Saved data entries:
+ + + + +

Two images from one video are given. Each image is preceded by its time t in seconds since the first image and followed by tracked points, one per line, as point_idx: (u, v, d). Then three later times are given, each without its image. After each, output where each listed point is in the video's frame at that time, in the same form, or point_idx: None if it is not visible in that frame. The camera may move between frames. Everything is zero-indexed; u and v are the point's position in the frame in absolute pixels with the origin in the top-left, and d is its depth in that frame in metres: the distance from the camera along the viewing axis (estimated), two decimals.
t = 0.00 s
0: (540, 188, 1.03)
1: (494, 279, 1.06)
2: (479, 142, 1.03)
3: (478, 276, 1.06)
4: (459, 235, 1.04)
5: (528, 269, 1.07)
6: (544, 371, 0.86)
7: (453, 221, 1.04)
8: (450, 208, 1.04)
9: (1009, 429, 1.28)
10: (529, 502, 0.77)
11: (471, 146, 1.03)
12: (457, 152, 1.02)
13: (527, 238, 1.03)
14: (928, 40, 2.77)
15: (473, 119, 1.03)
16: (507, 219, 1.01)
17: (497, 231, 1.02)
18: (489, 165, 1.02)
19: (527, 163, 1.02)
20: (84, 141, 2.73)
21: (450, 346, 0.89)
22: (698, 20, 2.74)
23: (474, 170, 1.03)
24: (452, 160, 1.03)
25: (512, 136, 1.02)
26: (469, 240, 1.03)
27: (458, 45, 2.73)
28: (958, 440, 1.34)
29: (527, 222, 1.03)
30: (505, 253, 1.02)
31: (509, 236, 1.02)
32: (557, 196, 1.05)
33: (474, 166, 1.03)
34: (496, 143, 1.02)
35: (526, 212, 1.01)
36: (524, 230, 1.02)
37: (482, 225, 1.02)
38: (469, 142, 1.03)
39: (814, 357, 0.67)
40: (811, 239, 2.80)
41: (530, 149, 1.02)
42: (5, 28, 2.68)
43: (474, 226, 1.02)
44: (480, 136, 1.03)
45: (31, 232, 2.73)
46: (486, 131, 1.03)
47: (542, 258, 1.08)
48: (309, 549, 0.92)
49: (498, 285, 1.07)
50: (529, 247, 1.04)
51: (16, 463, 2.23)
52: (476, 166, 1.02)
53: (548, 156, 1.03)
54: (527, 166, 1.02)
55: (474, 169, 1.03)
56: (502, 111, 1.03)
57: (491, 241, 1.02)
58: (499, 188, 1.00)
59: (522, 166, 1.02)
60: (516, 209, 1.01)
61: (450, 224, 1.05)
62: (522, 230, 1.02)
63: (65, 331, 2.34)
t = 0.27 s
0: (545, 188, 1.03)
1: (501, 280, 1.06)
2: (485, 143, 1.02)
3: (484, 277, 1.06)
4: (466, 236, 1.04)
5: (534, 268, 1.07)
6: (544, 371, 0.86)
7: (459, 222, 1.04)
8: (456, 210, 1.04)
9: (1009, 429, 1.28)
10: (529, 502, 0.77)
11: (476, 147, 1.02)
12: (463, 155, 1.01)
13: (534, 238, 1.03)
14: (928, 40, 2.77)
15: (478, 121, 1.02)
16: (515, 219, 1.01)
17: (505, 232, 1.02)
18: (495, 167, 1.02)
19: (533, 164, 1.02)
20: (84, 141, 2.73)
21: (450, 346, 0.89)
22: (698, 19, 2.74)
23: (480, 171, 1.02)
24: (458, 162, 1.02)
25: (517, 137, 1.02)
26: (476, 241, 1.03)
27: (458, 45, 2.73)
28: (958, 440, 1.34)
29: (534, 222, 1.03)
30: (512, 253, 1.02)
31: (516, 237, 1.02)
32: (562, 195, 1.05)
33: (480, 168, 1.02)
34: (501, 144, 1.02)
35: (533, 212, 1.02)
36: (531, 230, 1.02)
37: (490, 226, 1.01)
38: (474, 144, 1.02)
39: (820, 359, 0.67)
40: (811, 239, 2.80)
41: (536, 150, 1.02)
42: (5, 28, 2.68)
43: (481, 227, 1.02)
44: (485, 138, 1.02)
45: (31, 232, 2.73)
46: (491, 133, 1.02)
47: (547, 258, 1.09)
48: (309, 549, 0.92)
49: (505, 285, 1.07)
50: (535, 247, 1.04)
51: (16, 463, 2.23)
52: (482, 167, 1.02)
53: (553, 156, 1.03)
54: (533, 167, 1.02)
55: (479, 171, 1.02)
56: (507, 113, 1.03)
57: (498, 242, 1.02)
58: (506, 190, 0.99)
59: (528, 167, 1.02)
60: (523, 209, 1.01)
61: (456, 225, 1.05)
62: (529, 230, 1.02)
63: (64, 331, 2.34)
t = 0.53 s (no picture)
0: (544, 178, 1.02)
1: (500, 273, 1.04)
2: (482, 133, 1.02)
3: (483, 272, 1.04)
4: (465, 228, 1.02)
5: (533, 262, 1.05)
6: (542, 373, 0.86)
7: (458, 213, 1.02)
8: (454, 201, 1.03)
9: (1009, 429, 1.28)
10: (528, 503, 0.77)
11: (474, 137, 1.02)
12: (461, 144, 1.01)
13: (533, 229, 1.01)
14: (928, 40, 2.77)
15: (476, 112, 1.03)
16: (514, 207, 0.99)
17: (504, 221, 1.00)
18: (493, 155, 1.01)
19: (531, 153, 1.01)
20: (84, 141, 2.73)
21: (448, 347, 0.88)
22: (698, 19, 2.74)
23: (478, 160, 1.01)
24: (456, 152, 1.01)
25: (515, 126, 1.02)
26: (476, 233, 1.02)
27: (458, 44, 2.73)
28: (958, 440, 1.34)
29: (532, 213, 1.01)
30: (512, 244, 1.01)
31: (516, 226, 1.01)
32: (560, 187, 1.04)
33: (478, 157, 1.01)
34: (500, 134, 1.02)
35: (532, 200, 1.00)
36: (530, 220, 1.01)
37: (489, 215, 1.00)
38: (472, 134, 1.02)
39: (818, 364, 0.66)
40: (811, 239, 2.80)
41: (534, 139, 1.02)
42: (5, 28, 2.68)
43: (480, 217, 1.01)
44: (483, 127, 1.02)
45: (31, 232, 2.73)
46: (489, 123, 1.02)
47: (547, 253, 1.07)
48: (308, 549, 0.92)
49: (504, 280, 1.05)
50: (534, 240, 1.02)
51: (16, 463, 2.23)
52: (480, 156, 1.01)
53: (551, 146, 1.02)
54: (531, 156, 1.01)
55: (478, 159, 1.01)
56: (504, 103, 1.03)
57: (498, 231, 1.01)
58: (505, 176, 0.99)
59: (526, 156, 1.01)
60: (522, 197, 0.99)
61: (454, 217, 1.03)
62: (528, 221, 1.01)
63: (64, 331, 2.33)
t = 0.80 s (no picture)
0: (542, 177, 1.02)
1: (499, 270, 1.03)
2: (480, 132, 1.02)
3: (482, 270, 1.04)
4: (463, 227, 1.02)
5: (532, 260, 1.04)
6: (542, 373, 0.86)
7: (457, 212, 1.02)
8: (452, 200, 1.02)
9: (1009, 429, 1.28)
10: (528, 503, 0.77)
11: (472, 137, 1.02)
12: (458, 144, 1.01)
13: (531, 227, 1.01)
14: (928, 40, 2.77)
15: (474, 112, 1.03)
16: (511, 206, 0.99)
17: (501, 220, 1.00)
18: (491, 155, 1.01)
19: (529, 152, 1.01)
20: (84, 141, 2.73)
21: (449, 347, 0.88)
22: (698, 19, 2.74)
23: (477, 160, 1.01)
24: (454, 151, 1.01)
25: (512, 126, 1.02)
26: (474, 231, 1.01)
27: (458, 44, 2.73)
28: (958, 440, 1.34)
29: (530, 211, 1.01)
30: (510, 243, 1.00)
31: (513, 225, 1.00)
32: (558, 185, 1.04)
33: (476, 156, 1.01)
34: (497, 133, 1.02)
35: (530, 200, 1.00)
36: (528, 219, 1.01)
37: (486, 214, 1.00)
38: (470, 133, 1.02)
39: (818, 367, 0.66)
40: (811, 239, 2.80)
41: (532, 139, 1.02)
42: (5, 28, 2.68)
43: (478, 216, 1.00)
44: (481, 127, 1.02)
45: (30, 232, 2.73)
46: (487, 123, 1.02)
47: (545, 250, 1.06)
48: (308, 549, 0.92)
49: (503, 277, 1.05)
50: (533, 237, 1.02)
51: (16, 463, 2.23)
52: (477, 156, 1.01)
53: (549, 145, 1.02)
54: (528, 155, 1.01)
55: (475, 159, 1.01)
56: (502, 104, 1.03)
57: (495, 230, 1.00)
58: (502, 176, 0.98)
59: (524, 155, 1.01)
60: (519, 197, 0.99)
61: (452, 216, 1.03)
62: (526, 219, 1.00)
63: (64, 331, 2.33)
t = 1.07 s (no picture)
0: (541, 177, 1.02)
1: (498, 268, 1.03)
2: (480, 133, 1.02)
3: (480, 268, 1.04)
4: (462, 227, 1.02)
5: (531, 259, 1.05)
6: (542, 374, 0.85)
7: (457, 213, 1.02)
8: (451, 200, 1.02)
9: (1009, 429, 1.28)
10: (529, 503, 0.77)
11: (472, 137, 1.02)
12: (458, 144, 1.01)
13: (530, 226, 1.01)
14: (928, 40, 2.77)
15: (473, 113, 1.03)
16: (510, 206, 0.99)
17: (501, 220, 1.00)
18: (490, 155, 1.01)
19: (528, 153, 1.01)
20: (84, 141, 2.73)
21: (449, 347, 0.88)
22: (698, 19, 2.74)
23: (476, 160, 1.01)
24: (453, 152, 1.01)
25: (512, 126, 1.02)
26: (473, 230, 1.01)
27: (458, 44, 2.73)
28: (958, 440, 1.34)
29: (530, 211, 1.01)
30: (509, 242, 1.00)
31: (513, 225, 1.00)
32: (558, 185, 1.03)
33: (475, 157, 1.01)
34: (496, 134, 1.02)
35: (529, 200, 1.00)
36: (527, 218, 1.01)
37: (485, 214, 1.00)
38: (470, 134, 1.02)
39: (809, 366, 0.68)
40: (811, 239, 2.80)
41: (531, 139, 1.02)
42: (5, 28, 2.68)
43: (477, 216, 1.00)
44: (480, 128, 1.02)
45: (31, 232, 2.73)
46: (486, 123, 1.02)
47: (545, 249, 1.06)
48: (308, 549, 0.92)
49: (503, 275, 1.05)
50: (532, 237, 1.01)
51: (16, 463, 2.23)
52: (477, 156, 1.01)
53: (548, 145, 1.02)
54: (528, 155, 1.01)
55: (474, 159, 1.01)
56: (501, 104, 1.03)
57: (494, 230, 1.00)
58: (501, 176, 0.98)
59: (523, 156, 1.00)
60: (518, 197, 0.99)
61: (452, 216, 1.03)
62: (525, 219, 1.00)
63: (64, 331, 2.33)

+ + + + +

= Task goal =
Retype exactly the lines of the data above that fall between the line with "33: (474, 166, 1.03)" and the line with "44: (480, 136, 1.03)", inclusive, and add nothing.

= Task result =
33: (474, 166, 1.03)
34: (496, 143, 1.02)
35: (526, 212, 1.01)
36: (524, 230, 1.02)
37: (482, 225, 1.02)
38: (469, 142, 1.03)
39: (814, 357, 0.67)
40: (811, 239, 2.80)
41: (530, 149, 1.02)
42: (5, 28, 2.68)
43: (474, 226, 1.02)
44: (480, 136, 1.03)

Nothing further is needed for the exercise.